[Edit difference data]

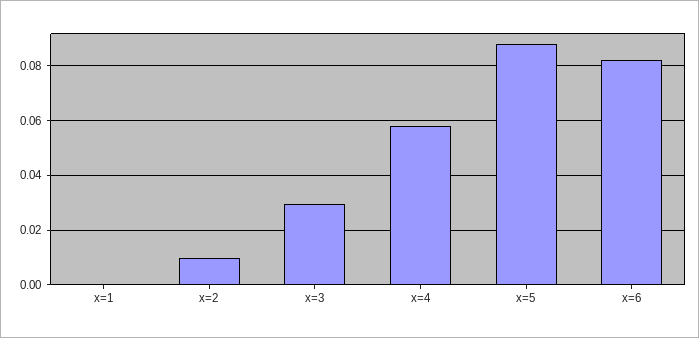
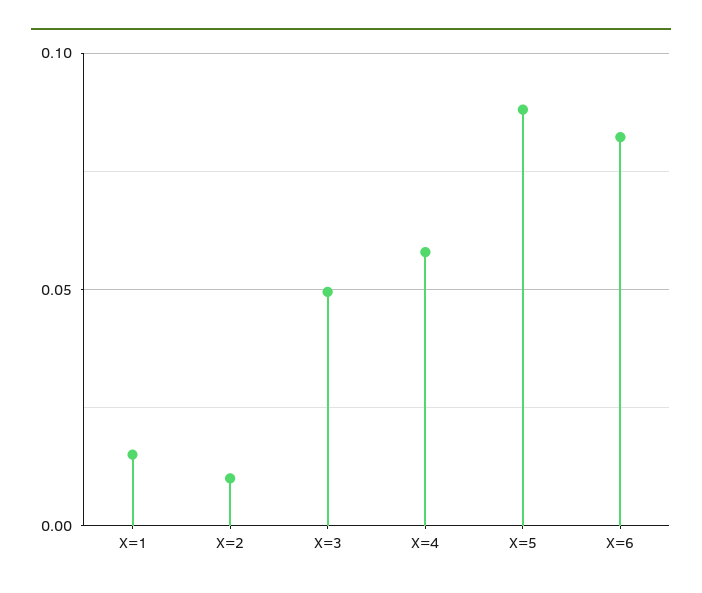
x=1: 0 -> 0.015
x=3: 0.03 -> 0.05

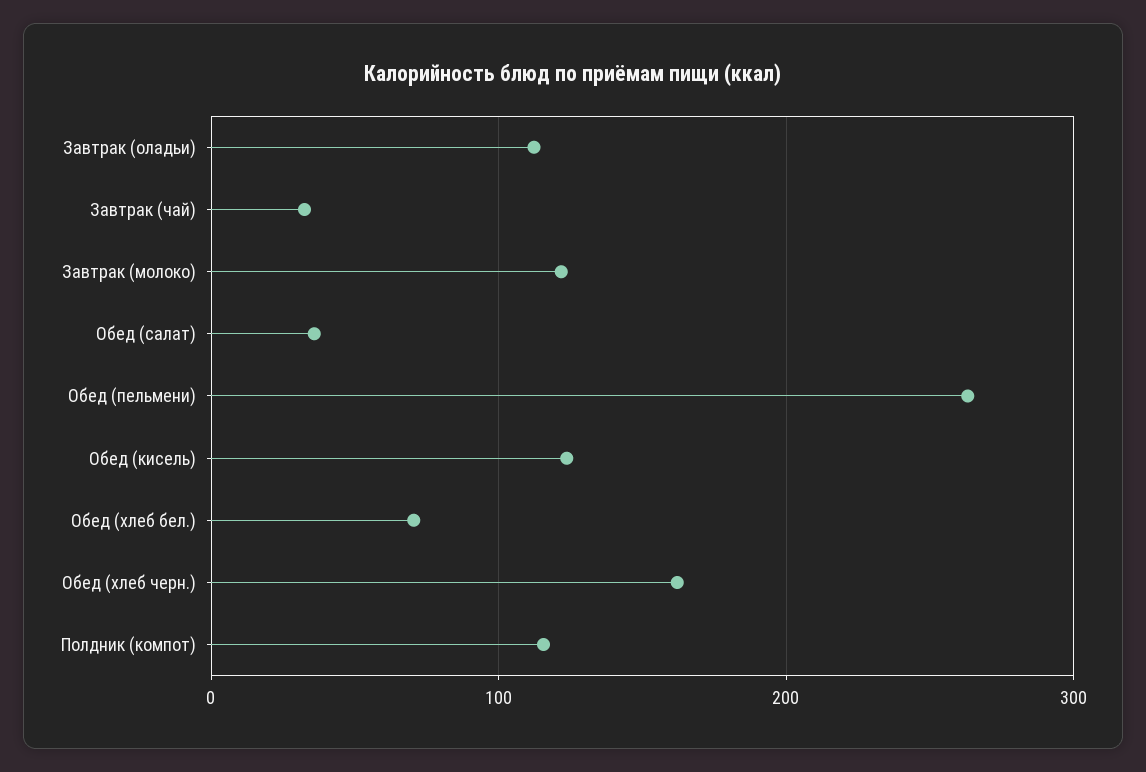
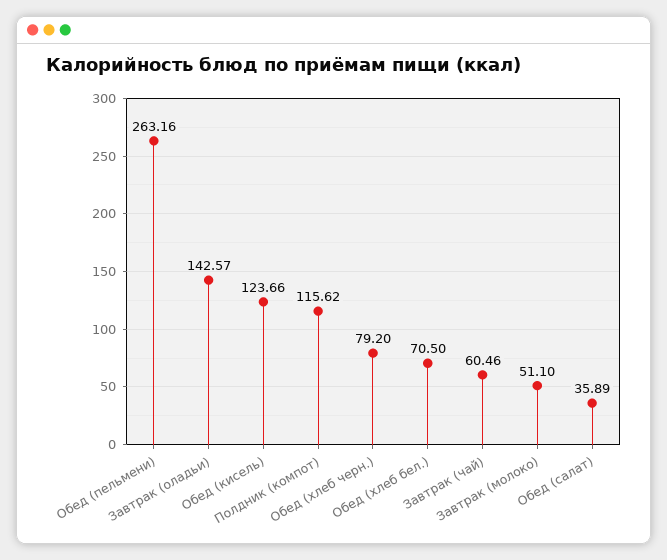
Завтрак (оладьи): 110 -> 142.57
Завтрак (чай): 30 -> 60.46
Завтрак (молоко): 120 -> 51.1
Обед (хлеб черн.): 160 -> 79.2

- _Exercise_:
Repeat the records above exactly, leaving out any pictures they contain.

- _Answer to this exercise_:
x=1: 0 -> 0.015
x=3: 0.03 -> 0.05

Завтрак (оладьи): 110 -> 142.57
Завтрак (чай): 30 -> 60.46
Завтрак (молоко): 120 -> 51.1
Обед (хлеб черн.): 160 -> 79.2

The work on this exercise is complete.